— Input data —
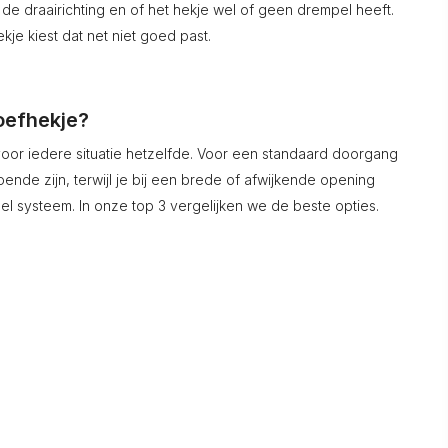
de draairichting en of het hekje wel of geen drempel heeft.
kje kiest dat net niet goed past.
oefhekje?
 voor iedere situatie hetzelfde. Voor een standaard doorgang
ende zijn, terwijl je bij een brede of afwijkende opening
bel systeem. In onze top 3 vergelijken we de beste opties.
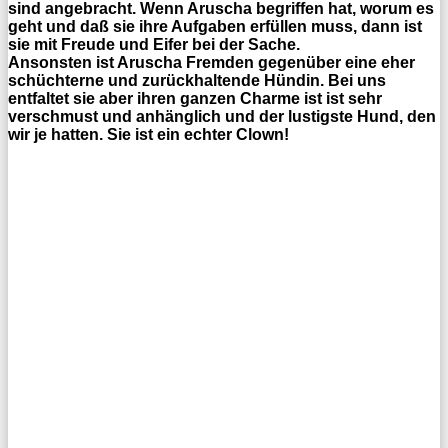
sind angebracht. Wenn Aruscha begriffen hat, worum es
geht und daß sie ihre Aufgaben erfüllen muss, dann ist
sie mit Freude und Eifer bei der Sache.
Ansonsten ist Aruscha Fremden gegenüber eine eher
schüchterne und zurückhaltende Hündin. Bei uns
entfaltet sie aber ihren ganzen Charme ist ist sehr
verschmust und anhänglich und der lustigste Hund, den
wir je hatten. Sie ist ein echter Clown!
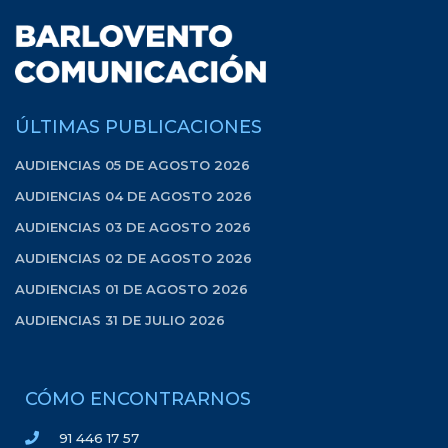
ÚLTIMAS PUBLICACIONES
AUDIENCIAS 05 DE AGOSTO 2026
AUDIENCIAS 04 DE AGOSTO 2026
AUDIENCIAS 03 DE AGOSTO 2026
AUDIENCIAS 02 DE AGOSTO 2026
AUDIENCIAS 01 DE AGOSTO 2026
AUDIENCIAS 31 DE JULIO 2026
CÓMO ENCONTRARNOS
91 446 17 57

— Directions for this task —
Set down the records precisely as they appear. Any picture stays out.

— Task solution —
de draairichting en of het hekje wel of geen drempel heeft.
kje kiest dat net niet goed past.
oefhekje?
 voor iedere situatie hetzelfde. Voor een standaard doorgang
ende zijn, terwijl je bij een brede of afwijkende opening
bel systeem. In onze top 3 vergelijken we de beste opties.
sind angebracht. Wenn Aruscha begriffen hat, worum es
geht und daß sie ihre Aufgaben erfüllen muss, dann ist
sie mit Freude und Eifer bei der Sache.
Ansonsten ist Aruscha Fremden gegenüber eine eher
schüchterne und zurückhaltende Hündin. Bei uns
entfaltet sie aber ihren ganzen Charme ist ist sehr
verschmust und anhänglich und der lustigste Hund, den
wir je hatten. Sie ist ein echter Clown!
ÚLTIMAS PUBLICACIONES
AUDIENCIAS 05 DE AGOSTO 2026
AUDIENCIAS 04 DE AGOSTO 2026
AUDIENCIAS 03 DE AGOSTO 2026
AUDIENCIAS 02 DE AGOSTO 2026
AUDIENCIAS 01 DE AGOSTO 2026
AUDIENCIAS 31 DE JULIO 2026
CÓMO ENCONTRARNOS
91 446 17 57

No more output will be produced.